*** Opening Text segment ***

1953 Japanese poster
|Directed by||Kenji Mizoguchi|
|Produced by||Masaichi Nagata|
|Written by||Matsutarō Kawaguchi
|Based on||Ugetsu Monogatari by Akinari Ueda|
|Music by||Fumio Hayasaka|
|Editing by||Mitsuzō Miyata|
|Distributed by||Daiei Film|
|Release date(s)||March 26, 1953 (Japan)
September 7, 1954 (USA)
|Running time||94 mins.|
Ugetsu or Ugetsu Monogatari (雨月物語) is a 1953 Japanese film, and an example of the jidaigeki (period drama) genre. It was directed by Kenji Mizoguchi and is based on stories in Ueda Akinari's book of the same name. Set in Azuchi–Momoyama period Japan, it stars Masayuki Mori and Machiko Kyō. It is one of Mizoguchi's most celebrated films, regarded by critics as a masterwork of Japanese cinema and a definitive piece during Japan's Golden Age of Film. Along with Akira Kurosawa's 1950 film Rashomon, Ugetsu is credited with having popularized Japanese cinema in the West.
Ugetsu is set in villages which line the shore of Lake Biwa in Ōmi Province in the late 16th century. It revolves around two peasant couples – Genjurō and Miyagi, Tōbei and Ohama – who are uprooted as Shibata Katsuie's army sweeps through their farming village, Nakanogō. Genjurō, a potter, takes his wares to nearby Ōmizo. He is accompanied by Tōbei, who dreams of becoming a samurai. A respected sage tells Miyagi to warn her husband about seeking profit in time of upheaval, and to prepare for a probable attack on the village. Genjurō arrives with his profits, but she asks him to stop. Genjurō nevertheless works long hours to finish his pottery. That night Nakanogō is attacked by soldiers, and the four main characters hide out in the woods.
Genjurō decides to take the pots to a different marketplace, and the two couples travel across a lake. Out of the thick fog another boat appears. The sole passenger tells them he was attacked by pirates, warns them back to their homes, then dies. The two men decide to return their wives to the shore. Tōbei's wife refuses to go; Miyagi begs Genjurō not to leave her, but is left on the shore with their young son clasped to her back. At market, Genjurō's pottery sells well. After taking his promised share of the profits, Tōbei runs off to buy samurai armor, and sneaks into the ranks of a clan of samurai. Lost from her companions, Ohama has wandered beyond Nagahama in her desperate search for Tōbei. She is raped by a group of soldiers.

*** Closing Text segment ***

• **Task instructions**
1. In the Ugetsu article, who directed the film?
2. Please carry on the Ugetsu article from the point where it stops.

*** Opening Recorded data ***

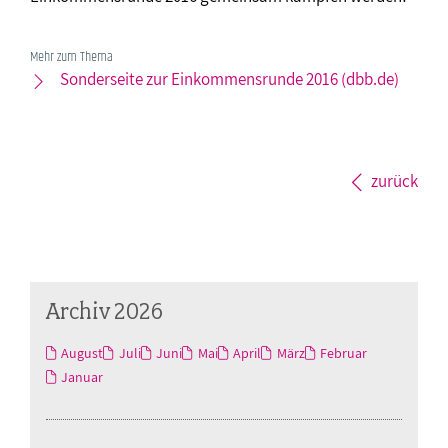
Mehr zum Thema
Sonderseite zur Einkommensrunde 2016 (dbb.de)
zurück
Archiv 2026
August
Juli
Juni
Mai
April
März
Februar
Januar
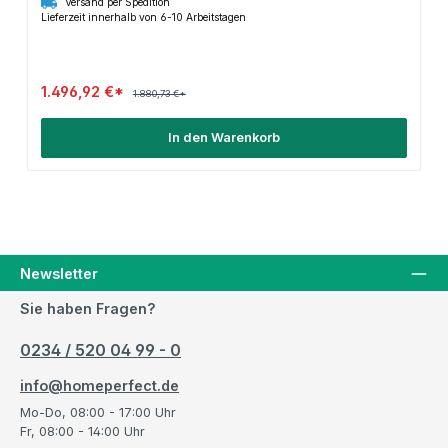
Versand per Spedition
Lieferzeit innerhalb von 6-10 Arbeitstagen
1.496,92 €*
1.880,73 €*
In den Warenkorb
Newsletter
Sie haben Fragen?
0234 / 520 04 99 - 0
info@homeperfect.de
Mo-Do, 08:00 - 17:00 Uhr
Fr, 08:00 - 14:00 Uhr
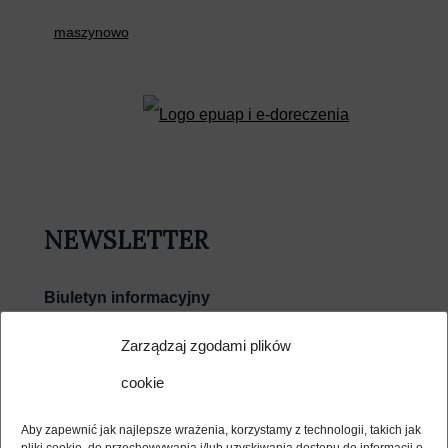
maszynowo
NEWSLETTER
Biuletyn informacyjny
E-mail
Zarządzaj zgodami plików
cookie
Wyrażam zgodę na przetwarzanie moich danych
osobowych w związku z usługą Newsletter i potwierdzam
Aby zapewnić jak najlepsze wrażenia, korzystamy z technologii, takich jak
zapoznanie się z jej regulaminem (dostępny poniżej) i polityką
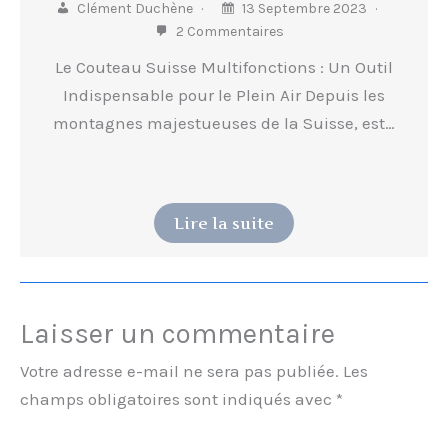
Clément Duchène
13 Septembre 2023
2 Commentaires
Le Couteau Suisse Multifonctions : Un Outil
Indispensable pour le Plein Air Depuis les
montagnes majestueuses de la Suisse, est…
Lire la suite
Laisser un commentaire
Votre adresse e-mail ne sera pas publiée.
Les
champs obligatoires sont indiqués avec
*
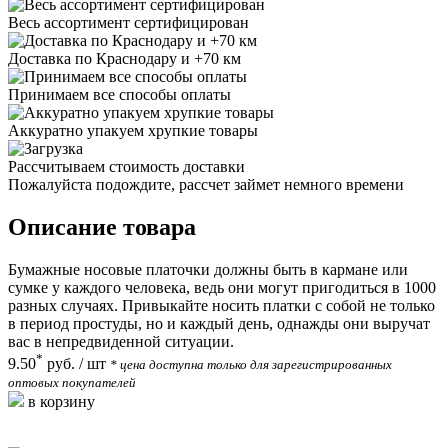
Весь ассортимент сертифицирован
Доставка по Краснодару и +70 км
Принимаем все способы оплаты
Аккуратно упакуем хрупкие товары
Рассчитываем стоимость доставки
Пожалуйста подождите, рассчет займет немного времени
Описание товара
Бумажные носовые платочки должны быть в кармане или
сумке у каждого человека, ведь они могут пригодиться в 1000
разных случаях. Привыкайте носить платки с собой не только
в период простуды, но и каждый день, однажды они выручат
вас в непредвиденной ситуации.
*
9.50
руб.
/ шт
* цена доступна только для зарегистрированных
оптовых покупателей
в корзину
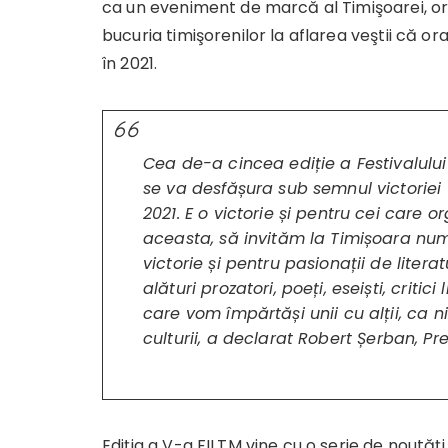
ca un eveniment de marcă al Timişoarei, org
bucuria timişorenilor la aflarea veştii că o
în 2021.
Cea de-a cincea ediție a Festivalului
se va desfășura sub semnul victoriei 
2021. E o victorie și pentru cei care 
aceasta, să invităm la Timișoara nume
victorie și pentru pasionații de litera
alături prozatori, poeți, eseiști, critic
care vom împărtăși unii cu alții, ca 
culturii, a declarat
Robert Șerban, Preș
Ediţia a V-a FILTM vine cu o serie de noutăţi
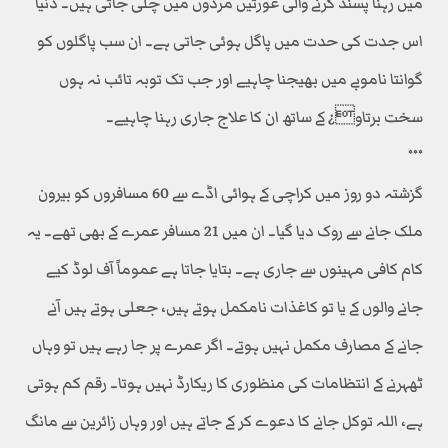
میں رہنا پسند کرنے والی عورتیں مردوں میں چلی جاتی ہیں۔ دنیا
اس جدت کی حدت میں پاگل ہوئی جاتی ہے۔ ان سب پاگلوں کو
گوانتا ناموبے میں بھیجنا چاہیے اور جب تک توبہ تائب نہ ہوں
سخت برتاو¿ کے ساتھ ان کا علاج جاری رہنا چاہیے۔
٭٭٭
گزشتہ دو روز میں کراچی کے ہوائی اڈے سے 60 مسافروں کو بیرون
ملک جانے سے روک دیا گیا۔ ان میں 21 مسافر عمرے کے بھی تھے۔ یہ
کام کافی مہینوں سے جاری ہے۔ بتایا جاتا ہے عموماً آف لوڈ کیے
جانے والوں کے یا تو کاغذات نامکمل ہوتے ہیں، جعلی ہوتے ہیں آنے
جانے کے مصارف مکمل نہیں ہوتے۔ اگر عمرے پر جا رہے ہیں تو وہاں
ٹھہرنے کے انتظامات کی منظوری کا ریکارڈ نہیں ہوتا۔ رقم کم ہوتی
ہے، اللہ توکل جانے کا دعوے کر کے جاتے ہیں اور وہاں زائرین سے مانگ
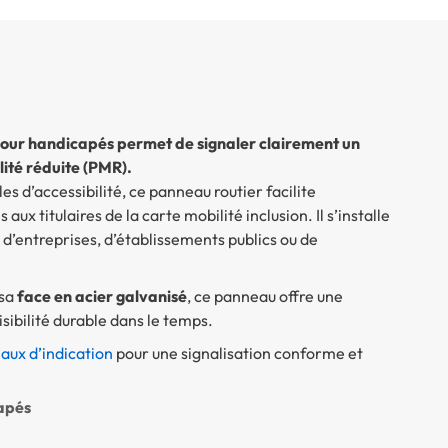
pour handicapés permet de signaler clairement un
ité réduite (PMR).
es d’accessibilité, ce panneau routier facilite
aux titulaires de la carte mobilité inclusion. Il s’installe
s d’entreprises, d’établissements publics ou de
 sa
face en acier galvanisé
, ce panneau offre une
sibilité durable dans le temps.
aux d’indication
pour une signalisation conforme et
apés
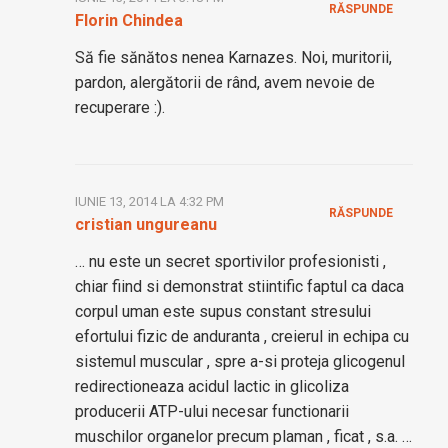
RĂSPUNDE
Florin Chindea
Să fie sănătos nenea Karnazes. Noi, muritorii,
pardon, alergătorii de rând, avem nevoie de
recuperare :).
IUNIE 13, 2014 LA 4:32 PM
RĂSPUNDE
cristian ungureanu
… nu este un secret sportivilor profesionisti ,
chiar fiind si demonstrat stiintific faptul ca daca
corpul uman este supus constant stresului
efortului fizic de anduranta , creierul in echipa cu
sistemul muscular , spre a-si proteja glicogenul
redirectioneaza acidul lactic in glicoliza
producerii ATP-ului necesar functionarii
muschilor organelor precum plaman , ficat , s.a. …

*** Closing Recorded data ***

• **Answers provided**
1. Kenji Mizoguchi

2.
Genjurō is visited by a noblewoman and her female servant, who order several pieces of pottery and tell him to take them to the Kutsuki mansion. Genjurō learns that soldiers have attacked the manor and killed all who lived there, except Lady Wakasa and her three servants. He also learns that Lady Wakasa's father haunts the manor. Genjurō is seduced by Lady Wakasa, and she convinces him to marry her. Meanwhile, Nakanogō is under attack. Miyagi and her son hide from soldiers and are found by an elderly woman who hurries them to safety. In the woods, several soldiers desperately search her for food. She fights with the soldiers and is stabbed. She collapses with her son still clutching her back.
Tōbei steals the severed head of a general, which he presents to the commander of the victorious side. He is rewarded with armor, a mount, and a retinue. Tōbei later rides into the marketplace on his new horse, eager to return home to show his wife. However, he visits a brothel and finds her working there. Tōbei promises to buy back her honor. Later, the two return to Nakanogō, Tōbei sans armor.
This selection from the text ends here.